Multi-frame change data
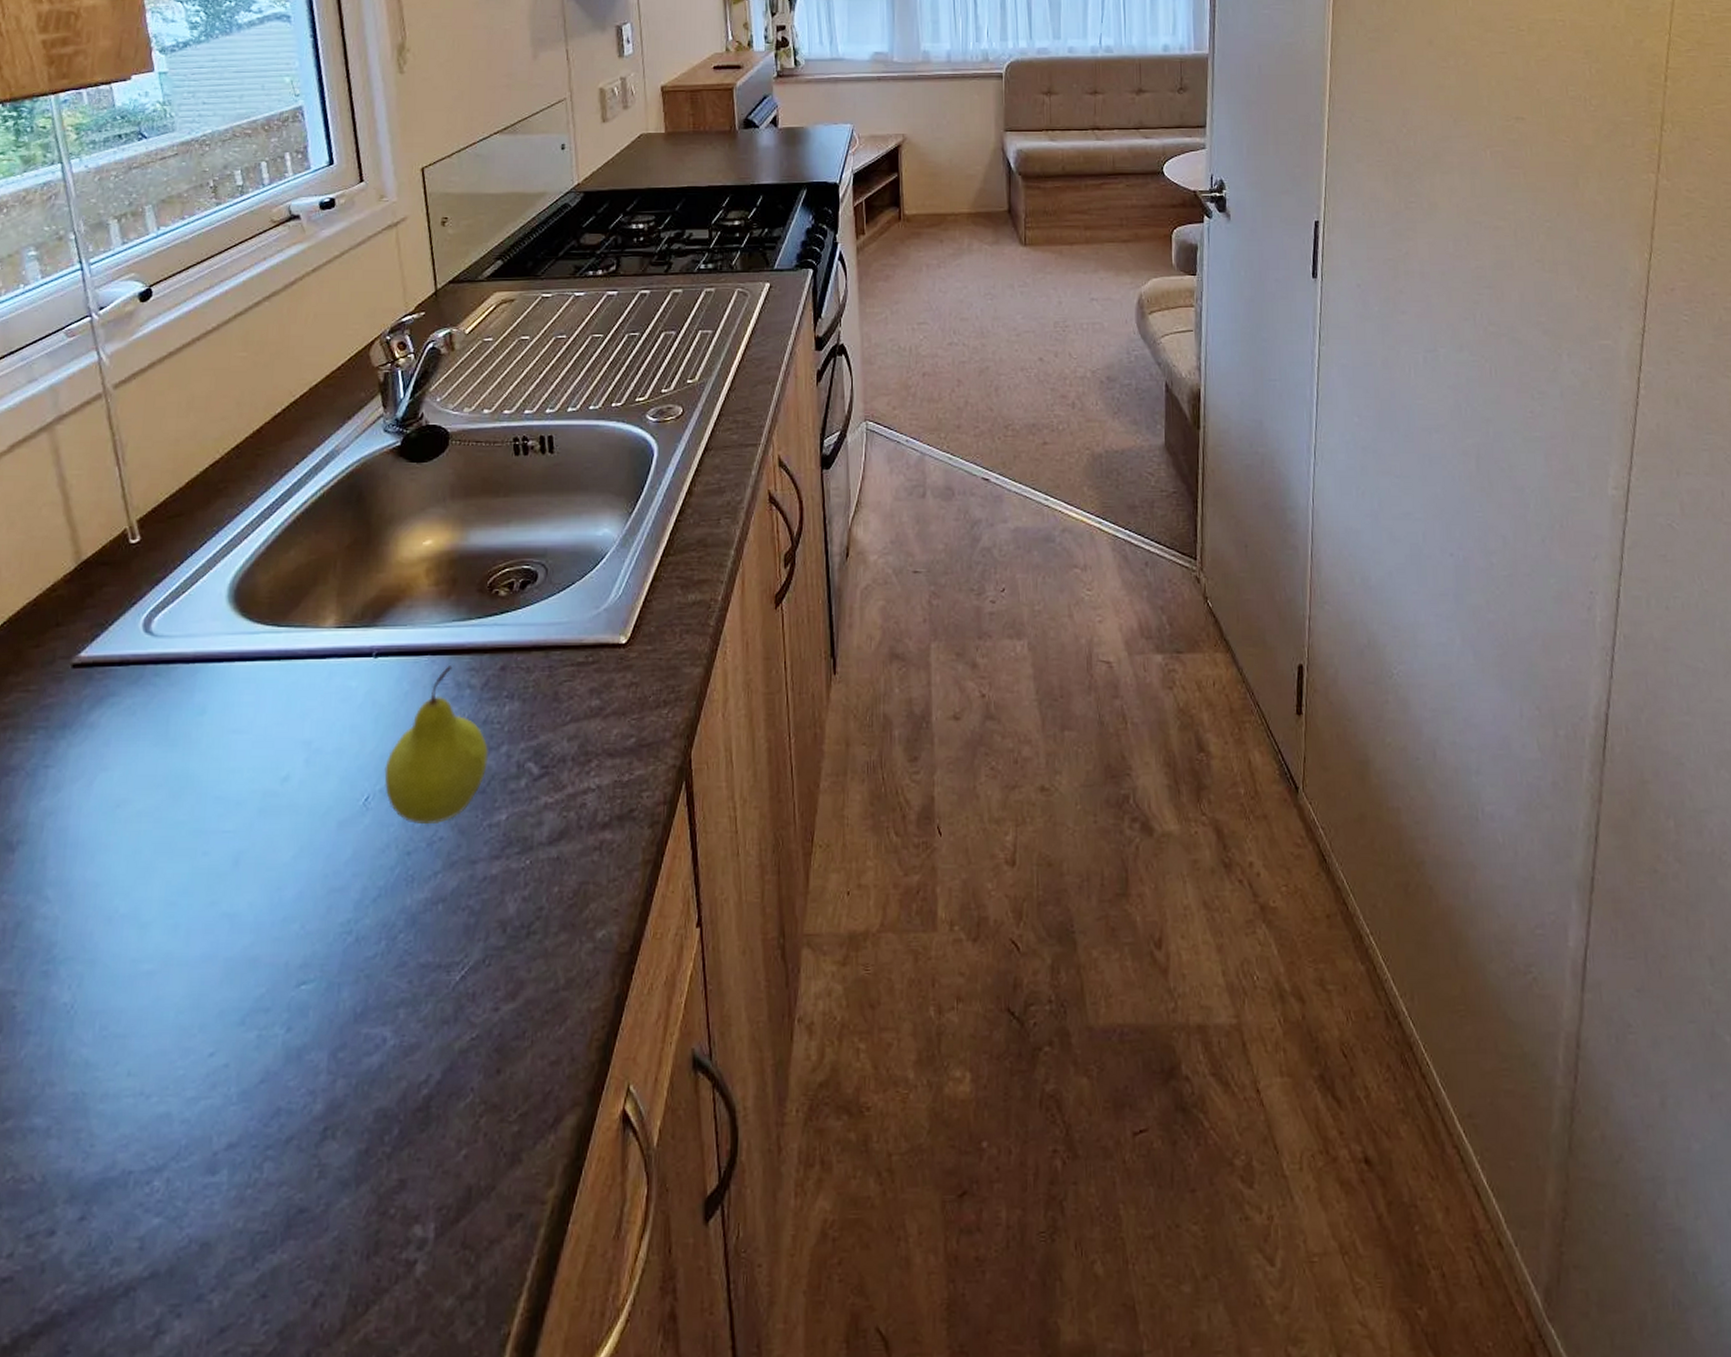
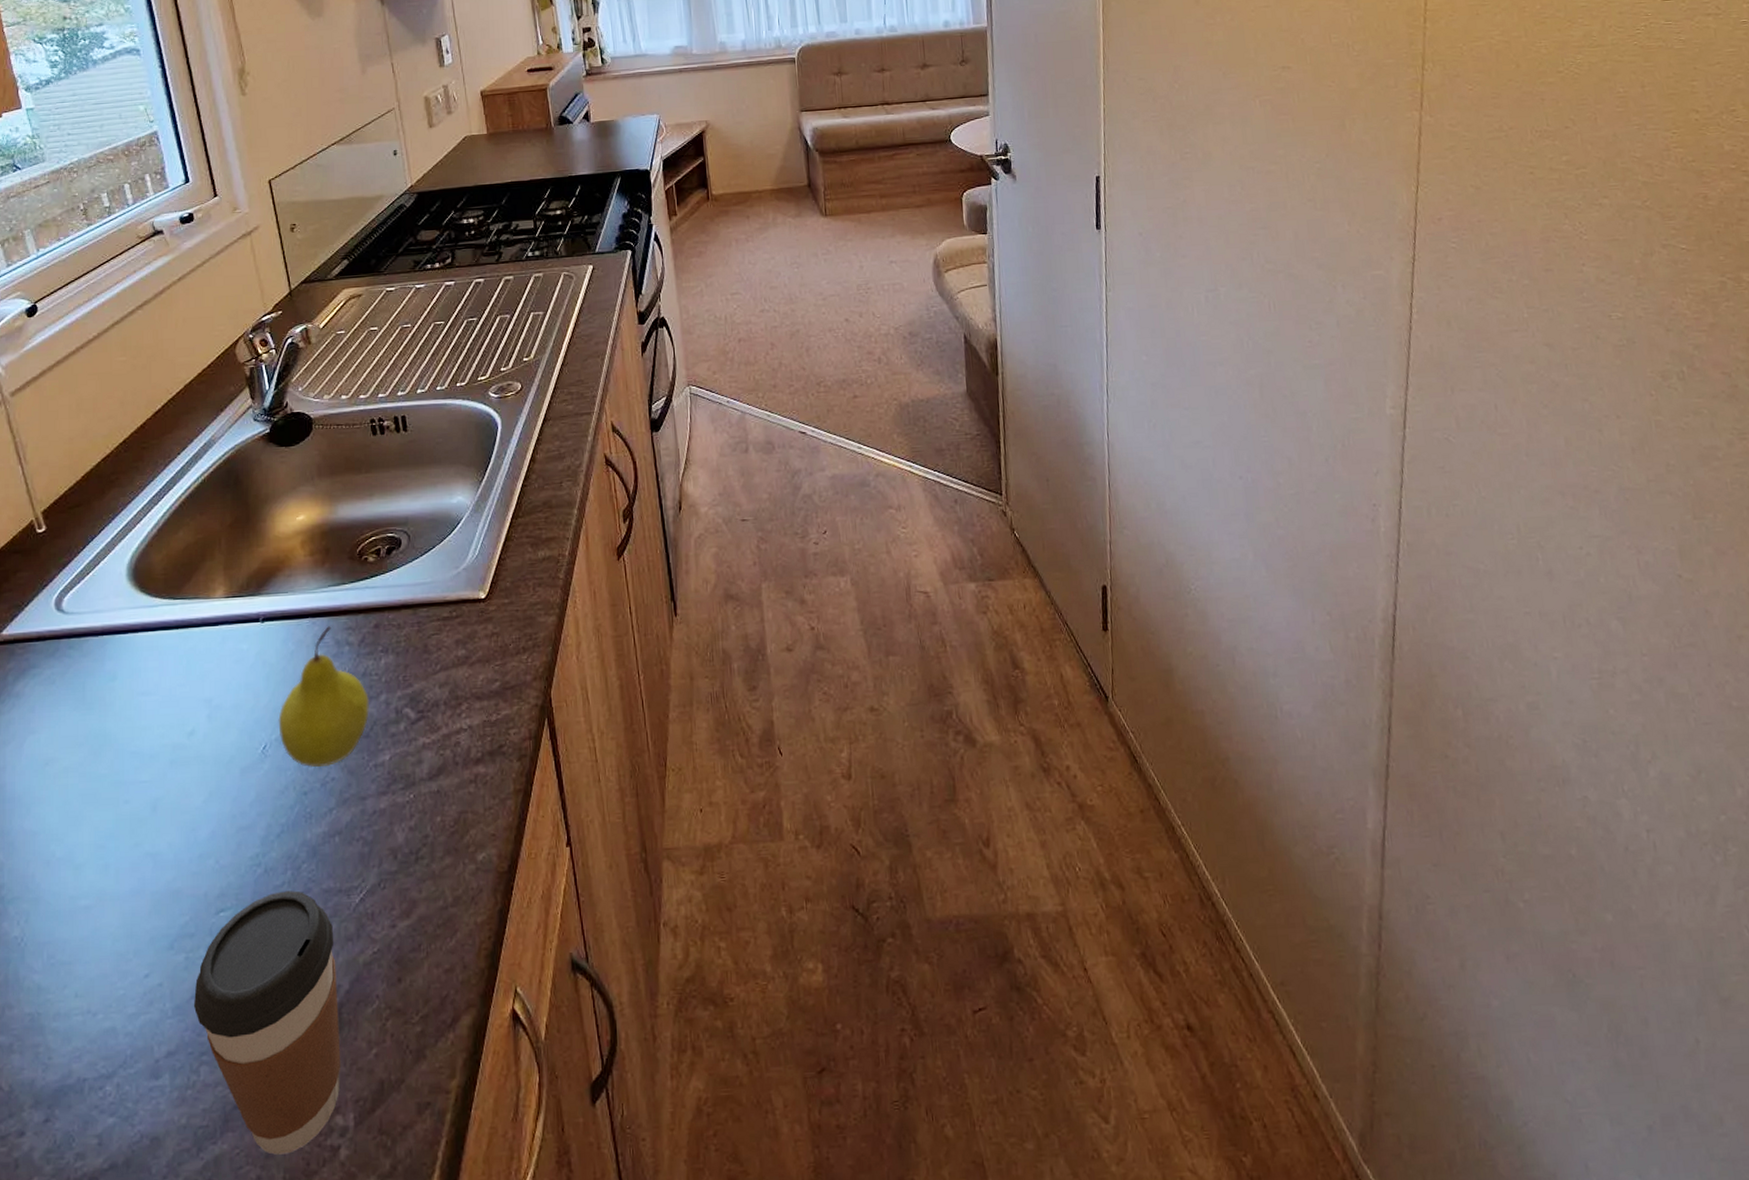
coffee cup: none [263,964,429,1268] -> present [194,891,341,1155]

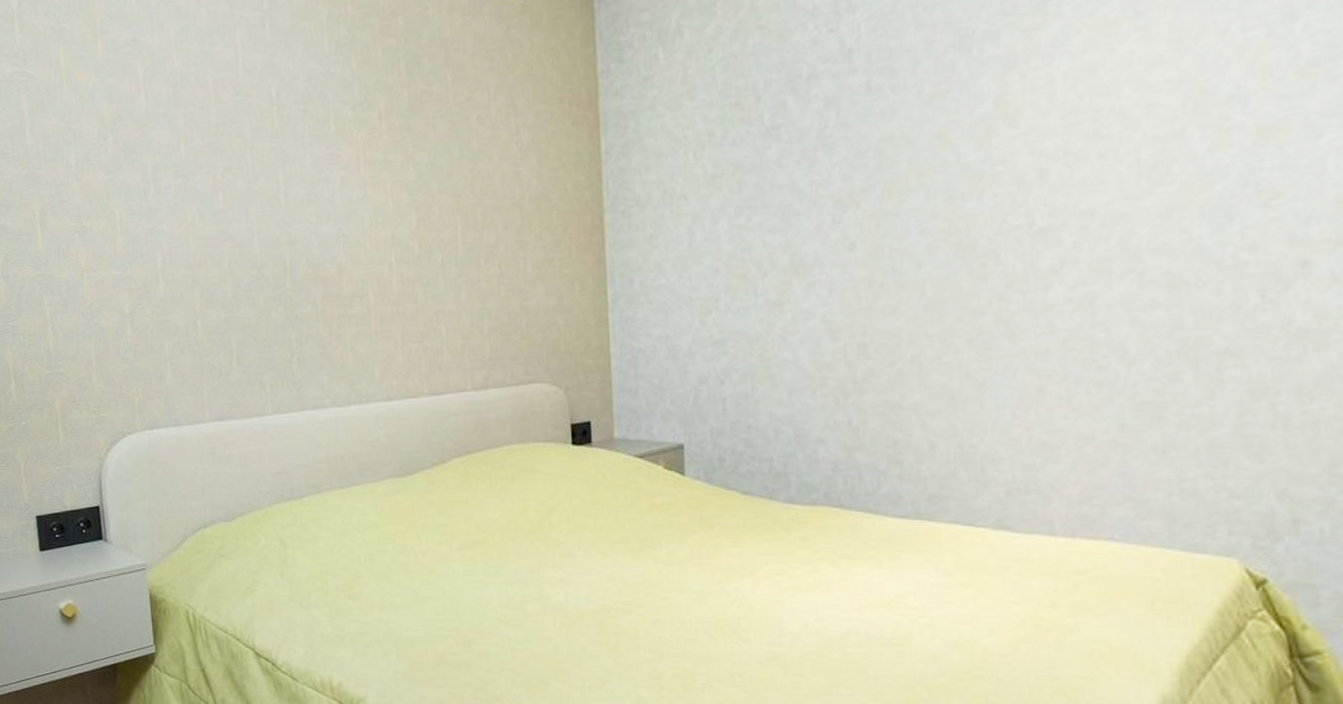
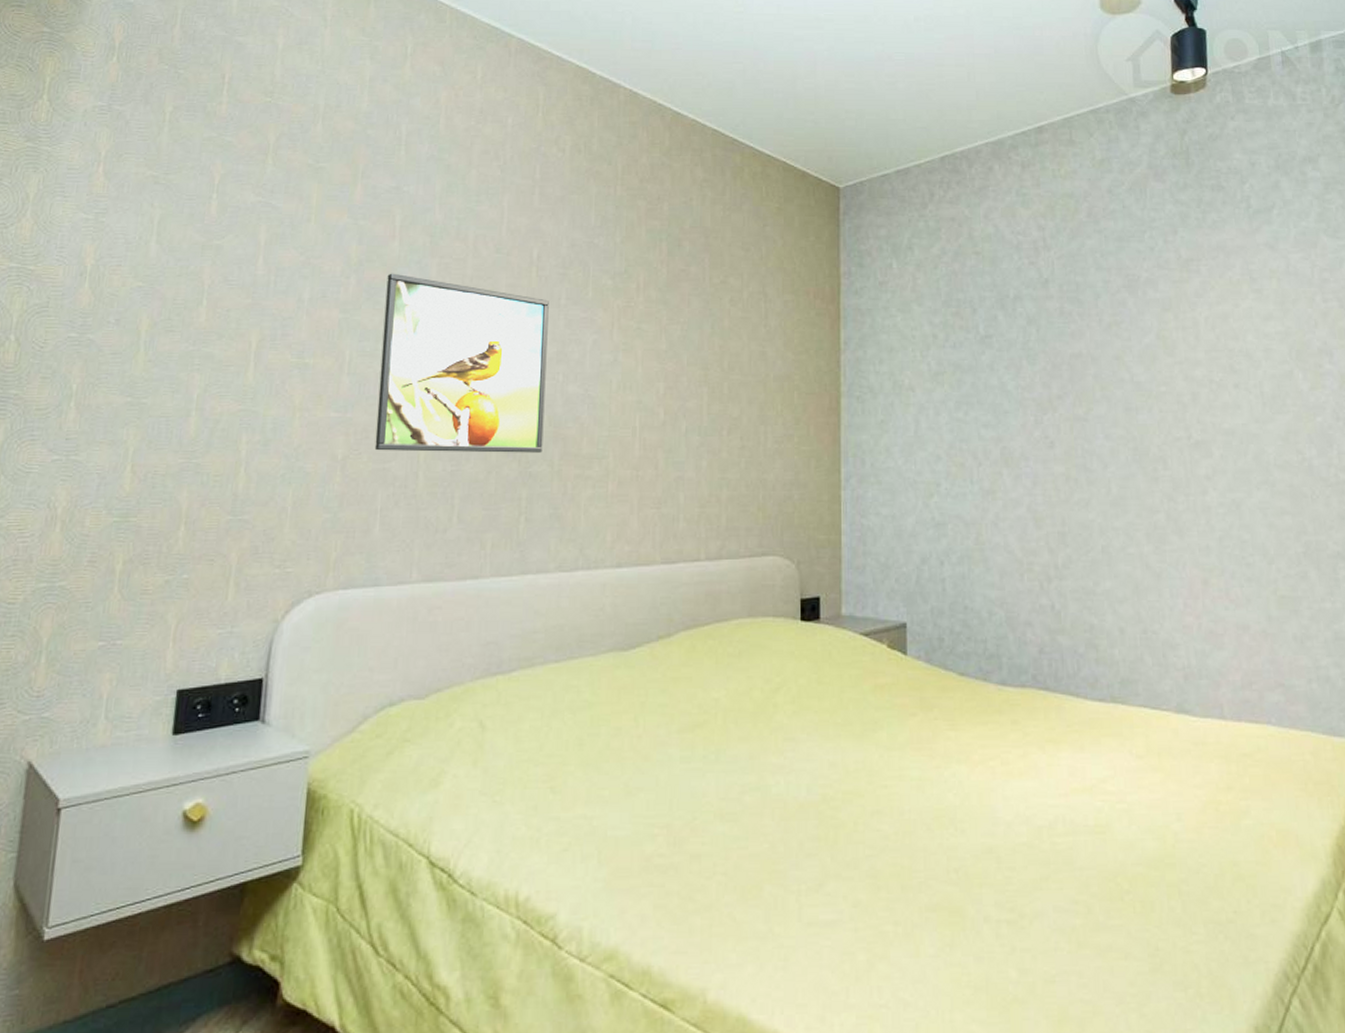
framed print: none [140,129,305,304] -> present [374,273,549,453]

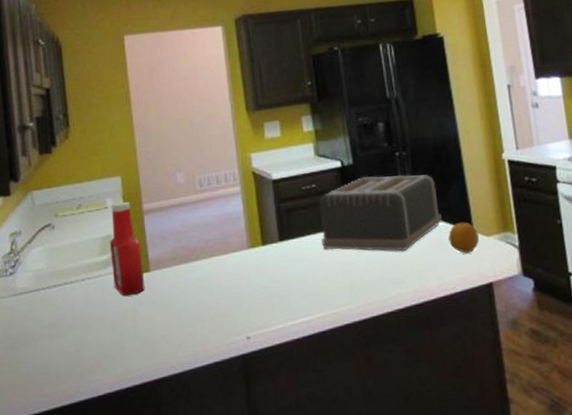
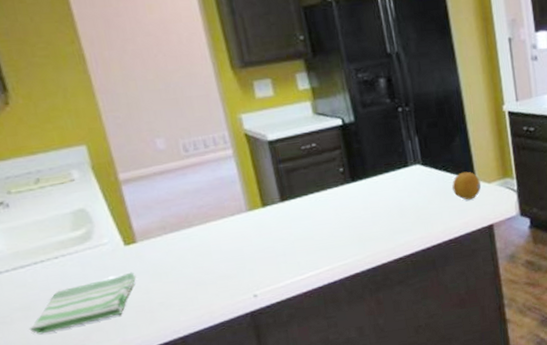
dish towel: none [51,300,146,355] -> present [29,272,137,335]
ketchup bottle: present [109,201,145,297] -> none [78,172,134,270]
toaster: present [319,174,443,252] -> none [320,128,447,207]

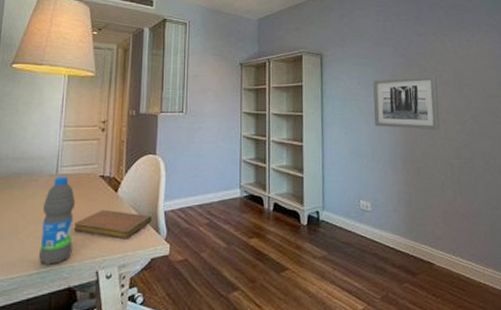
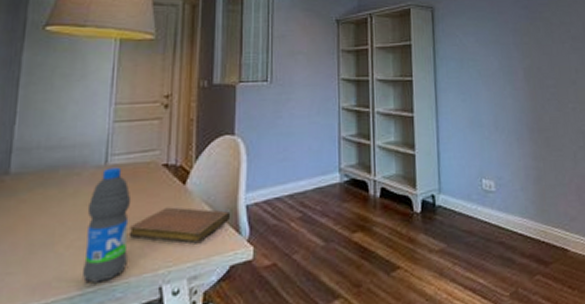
wall art: present [373,75,440,130] -> none [493,29,570,93]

### EXERCISE
Print every entry above again, exactly as written. Leave the images out.

### SOLVED EXERCISE
coffee cup: none [263,964,429,1268] -> present [194,891,341,1155]

framed print: none [140,129,305,304] -> present [374,273,549,453]

dish towel: none [51,300,146,355] -> present [29,272,137,335]
ketchup bottle: present [109,201,145,297] -> none [78,172,134,270]
toaster: present [319,174,443,252] -> none [320,128,447,207]

wall art: present [373,75,440,130] -> none [493,29,570,93]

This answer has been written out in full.